The first Harvard diploma
in English instead of Latin appeared in 1961. When word of the abandonment of Latin came through in April, it touched off riots. Thousands of chanting students, inflamed by a toga-clad rabble-rouser on the steps of Widener Library, marched on the president’s house (then in the Yard) before filling Harvard Square. Their mood was said to be jovial, the police dispensed tear gas in a fatherly way, and the rebellion came to naught. The diploma itself, the printed document, failed to stir the blood. It was said by the discerning Philip Hofer, founder and longtime curator of the department of printing and graphic arts at Houghton Library, to look "like the luncheon menu at the Harvard Faculty Club." The next year, a two-color, larger-format, more-suitable-for-framing diploma (with text still in English) replaced the menu. This design remains in use today and has been rendered by three successive printing technologies—letterpress, offset, and now a digital process using the Xerox Docutech system.
The diploma adopted in 1903 (see page 70) was also a dog, but a persistent one, lasting until 1935. Harvard historian Samuel Eliot Morison disliked its design and headed the committee that replaced it. "The cursive writing is mechanical, tightly spaced and practically illegible," writes J.F. Coakley ’68. "The flabby blackletter is not much better. The dotted line for the President’s signature is unsightly, and also spurious since President Eliot’s actual signature had given way to a printed facsimile in about 1897." The diploma "has a mean and cramped look."
Coakley is the author of The Harvard B.A. Degree Diploma, 1813-2000, which he printed (superbly) last summer on his hand-cranked Vandercook proofing press, model 4, at his Jericho Press in Oxford, England, in Monotype Octavian and Ehrhardt on Zerkall mould-made paper in an edition of 50 copies. (The book is published by the Harvard College Library and may be had for $300 a copy by application to Monique Duhaime at Houghton.)
|The short-lived 1961 diploma. |
In the seventeenth and eighteenth centuries, if a graduate of Harvard College wanted a diploma, he paid a local engrosser to write it out, in words specified by the Corporation, and then took it to the president, with a fee, to have it signed and sealed. The first printed diploma, from an engraved plate, dates to 1813. "From that beginning until now, there have been just six different designs of the B.A. degree diploma," writes Coakley. "These are the subject of the present book—the first book, to my knowledge, on the subject of a college diploma—and they make a concise study, not only in Harvardian rhetoric but also in the history of typographical taste and the progress of printing technology." (Coakley argues in a footnote that "official Harvard style says ‘A.B.’ instead of ‘B.A.’, but for no obvious reason.")
His book is cased along with specimens of the six diplomas, some freshly printed from old plates and all but one at its original size.
Coakley earned his own Harvard diploma as a mathematics concentrator.
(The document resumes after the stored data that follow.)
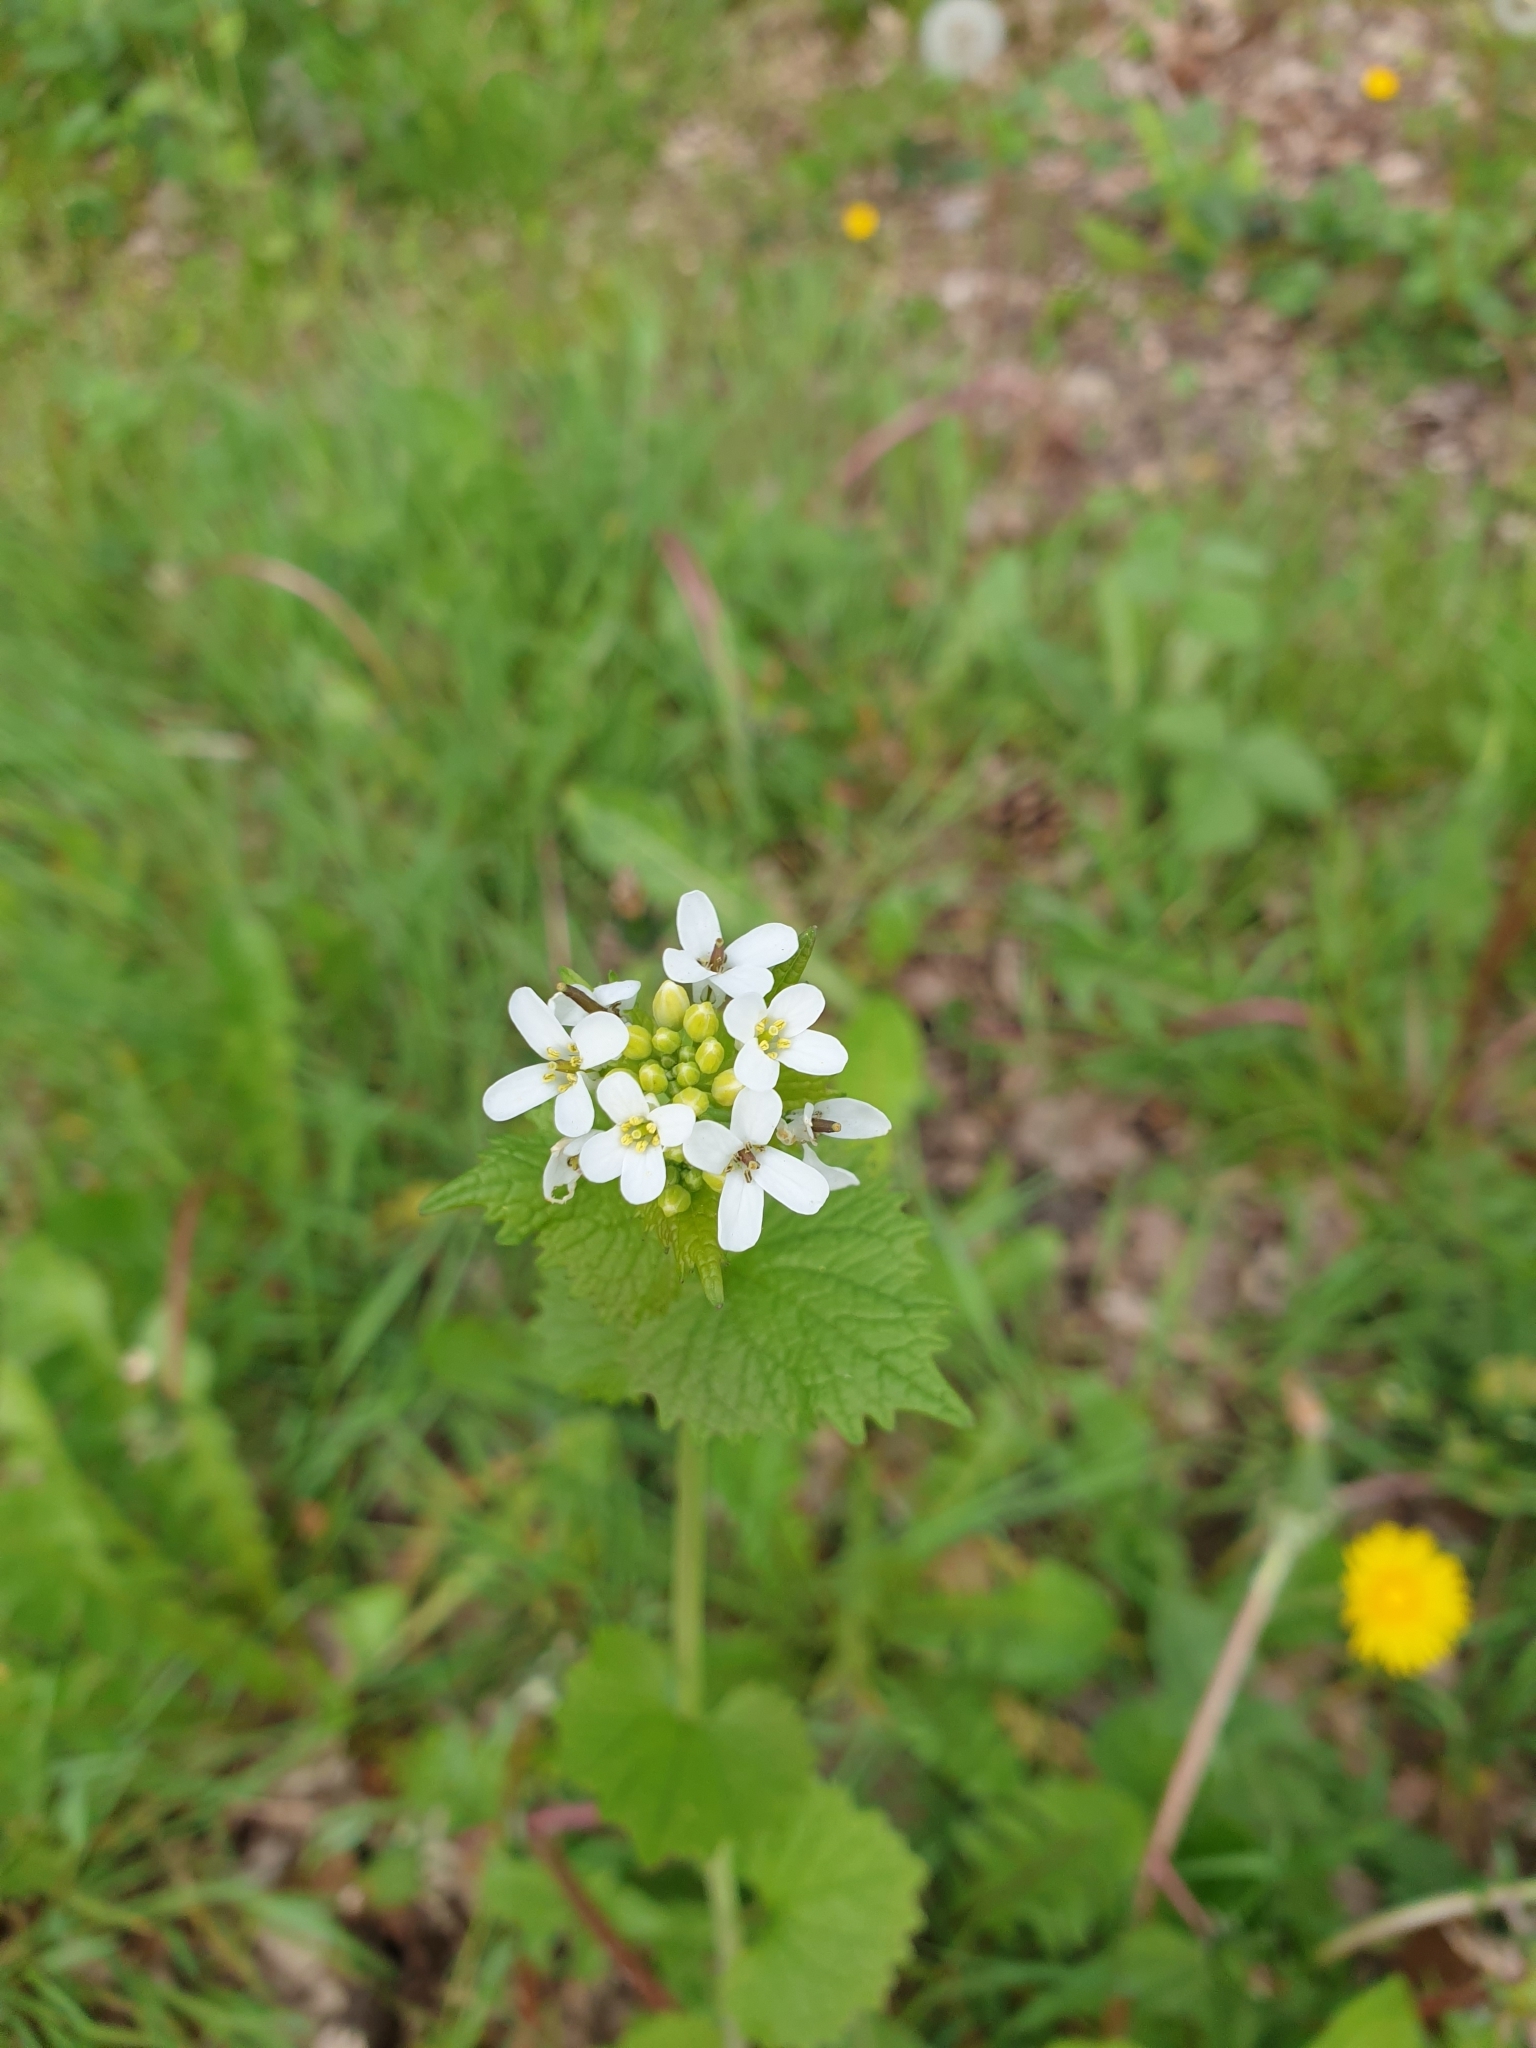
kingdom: Plantae
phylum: Tracheophyta
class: Magnoliopsida
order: Brassicales
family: Brassicaceae
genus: Alliaria
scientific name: Alliaria petiolata
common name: Garlic mustard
He won a Marshall Scholarship, but deferred it to enlist in the army’s 82nd Airborne Division, and actually jumped from a few airplanes. After that, he went off to Trinity College, Cambridge, switched course to read theology, did a second B.A., stayed for a Ph.D., met his wife-to-be at a party given by their professor (the radical theologian Bishop John A.T. Robinson), married, and settled. In 1993 he was living in Oxford, teaching New Testament studies at Lancaster University, when his wife, Sarah, was offered a professorship at Harvard Divinity School. Over they came, retaining their house in England, and "Chip," as he is called, became a senior lecturer on Near Eastern languages and civilizations and a cataloger in the manuscript department of Houghton.
|The diploma of 1903. |
Coakley wrote and printed an earlier volume of Harvard history, Veritas Imprimata: The Typography of Harvard Arms
(see "Variations on a Theme," March-April 1996, page 64), reproducing 63 versions of the University’s shield. To learn what else has issued from the Jericho Press, visit www.fas.harvard.edu/~coakley/jericho.htm. Many of his publications employ Syriac and other exotic types. He likes to print something, of not too many pages, every summer. He’s cranking out about 80 collects from the first English prayerbook of 1549 right now.